To comprehend the geopolitical implications of Pan-Germanic Socialism’s opposition to Pan-Europeanism, it is important to make sense of Pan-Europeanism first. Pan-Europeanism refers the belief that the nations of Europe share a common political, cultural, religious, and social identity, distinguishing themselves from the rest of the Western world. It stresses that wars among European nations can be curtailed by forging closer political-economic ties tantamount to the establishment of a “United States of Europe.” In fact, the idea itself assumed its proper form during the interwar years, giving rise to the EU/NATO once Europe was split between American and Soviet spheres of influence after 1945.
Yes, Pan-Europeanism’s foremost manifestation is the EU/NATO as it currently exists, its realization made possible through the process of European Integration. As I had pointed out in my earlier writings, the present organization of the European Union is in final analysis an elaborate Free Trade Agreement (FTA), the North Atlantic Treaty Organization the military alliance tasked with enforcing the terms of that FTA. Various European political movements and parties in favor of Pan-Europeanism are aware of this, and they believed that further European Integration will finally give the EU/NATO its proper political form. This political form has to be realized by the pursuit of European-style Federalism, followed by further expansion and enlargement of its IGOs (Intergovernmental Organizations). The obvious problem of further European Integration beyond the current state is that the nations of Europe will eventually lose their National Sovereignty.

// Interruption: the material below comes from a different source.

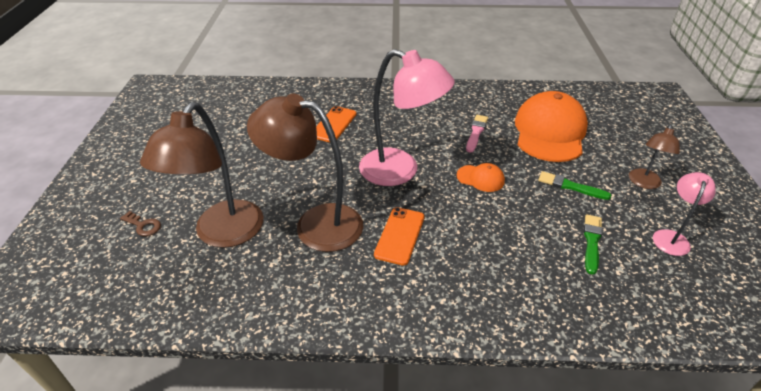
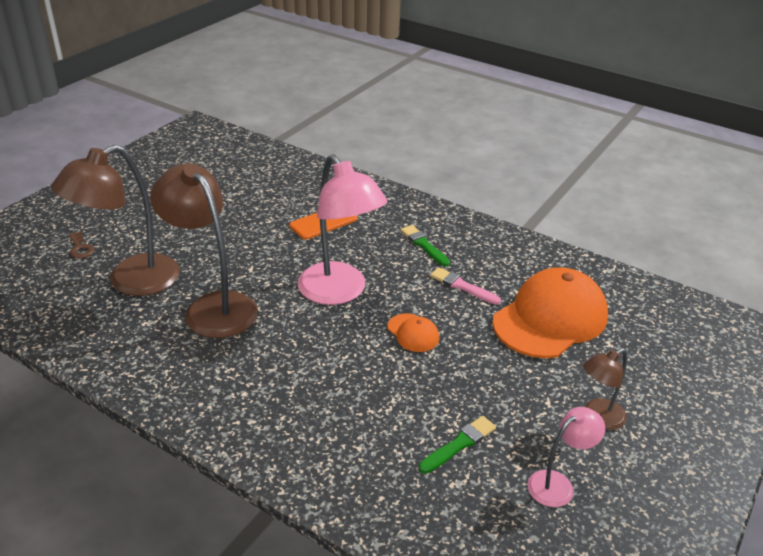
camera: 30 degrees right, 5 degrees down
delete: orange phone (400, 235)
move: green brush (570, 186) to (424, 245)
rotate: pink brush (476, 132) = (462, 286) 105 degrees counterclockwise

The implications of European Integration leading to the loss of National Sovereignty is what chiefly motivates the rise of Euroscepticism among the EU/NATO member-states. The spectrum of Euroscepticism varies, ranging from the “Soft Euroscepticism” adhering to reform of the EU/NATO to the “Hard Euroscepticism” that deems the EU/NATO to be irreconcilable with national and class interests. On the Political Left, Euroscepticism is fixated on economic issues, whereas the Political Right expresses its Euroscepticism on social issues. Although the line between the two forms of Euroscepticism tends to blur at times, Pan-Germanic Socialism’s version of Euroscepticism is more straightforward and less ambiguous.

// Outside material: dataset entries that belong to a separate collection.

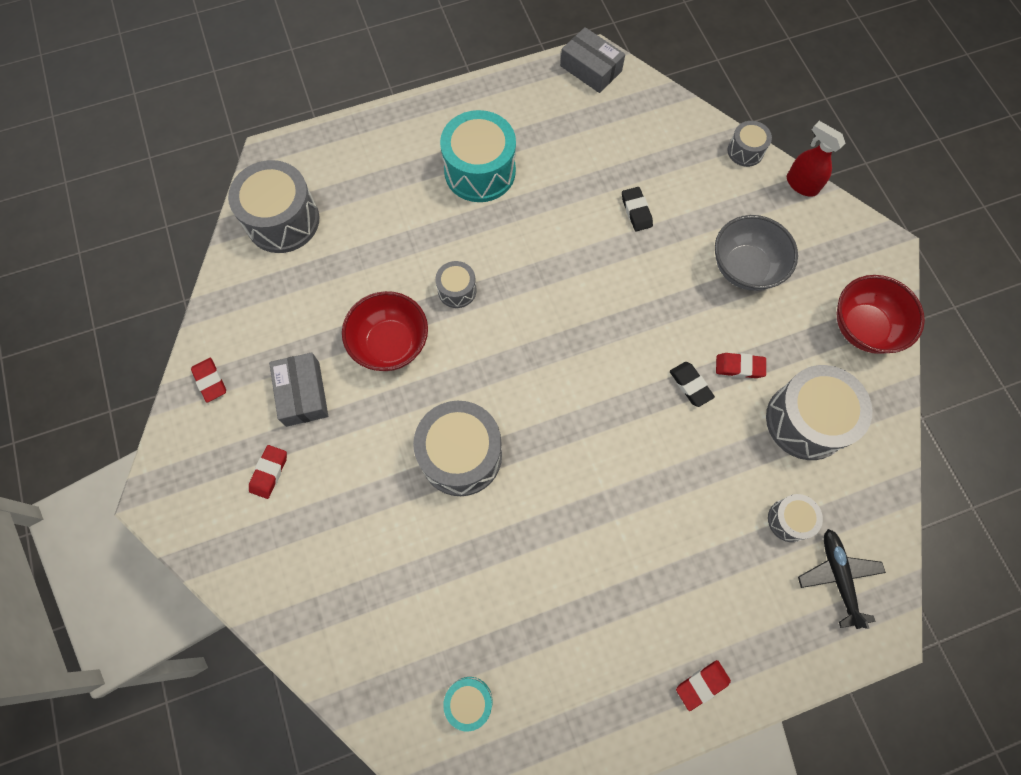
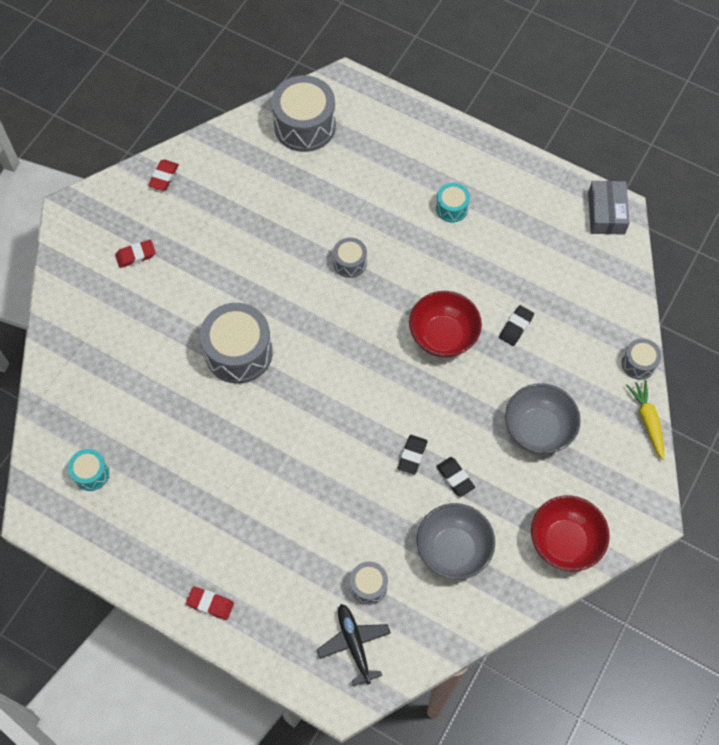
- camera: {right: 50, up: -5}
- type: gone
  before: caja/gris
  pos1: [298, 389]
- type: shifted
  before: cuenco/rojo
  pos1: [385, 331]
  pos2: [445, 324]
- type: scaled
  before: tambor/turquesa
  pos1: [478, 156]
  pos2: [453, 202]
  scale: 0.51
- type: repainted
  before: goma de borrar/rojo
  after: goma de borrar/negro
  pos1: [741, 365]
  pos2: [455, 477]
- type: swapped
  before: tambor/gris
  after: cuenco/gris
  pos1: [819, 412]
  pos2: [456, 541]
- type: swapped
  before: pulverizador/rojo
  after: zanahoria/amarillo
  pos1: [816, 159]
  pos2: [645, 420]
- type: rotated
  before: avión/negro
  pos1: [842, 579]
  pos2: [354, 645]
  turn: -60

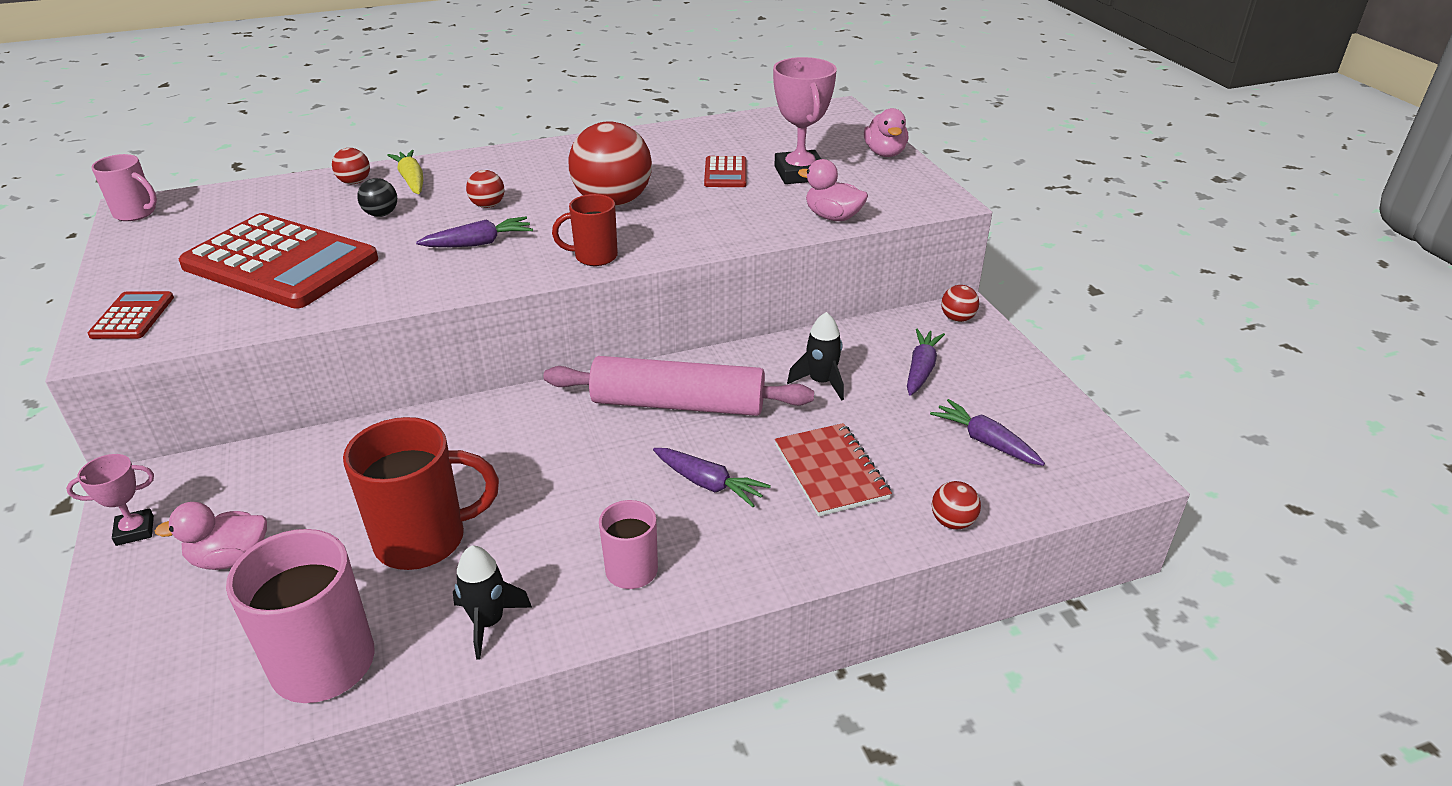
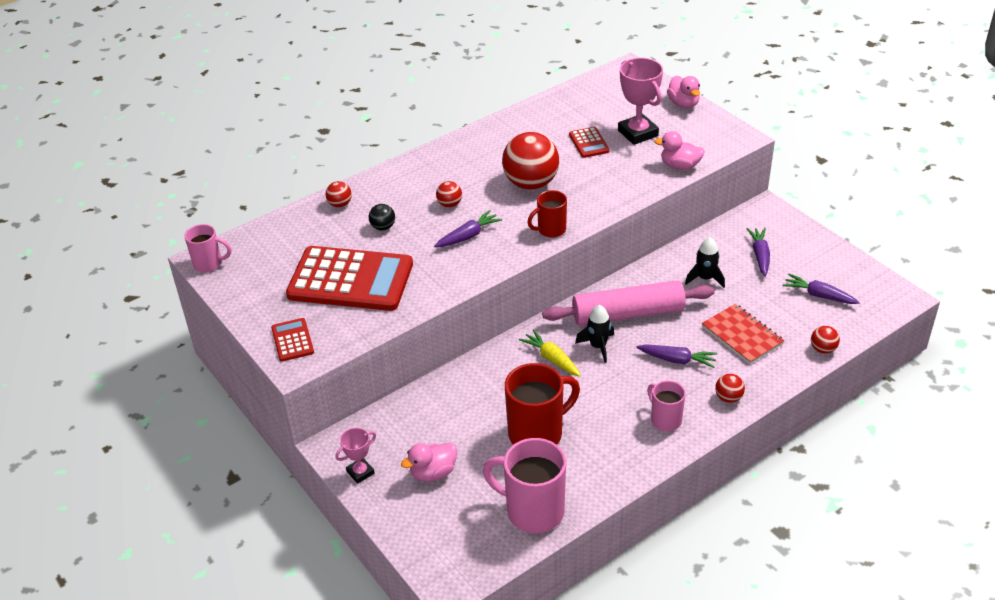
- camera: {right: -15, up: 5}
- type: shifted
  before: zanahoria/amarillo
  pos1: [405, 172]
  pos2: [550, 353]
- type: shifted
  before: cohete/negro
  pos1: [492, 603]
  pos2: [594, 334]
- type: shifted
  before: pelota/rojo
  pos1: [960, 303]
  pos2: [730, 388]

In its most fundamental form, Pan-Germanic Socialism advocates for the unification of the German-speaking world under a single contiguous nation. It perceives Pan-Europeanism as an ideological enemy on grounds which are political, religious, economic, financial, cultural, social, and military-industrial. Adoption of Pan-Europeanism in the German-speaking world means acceptance of Neoliberalism. In addition to the loss of financial and economic sovereignty associated with the Euro and privatization, there is also the subordination of German values to European ones, the loss of military sovereignty vis-a-vis NATO, and the obstruction of all efforts to unify the German-speaking world. Politically and religiously, there is the acceptance of Liberalization and Secularization which concur with the development of Parliamentary Democracy. Given these factors, it is understandable why Pan-Germanic Socialism, if given any power, would present serious opposition to the EU/NATO.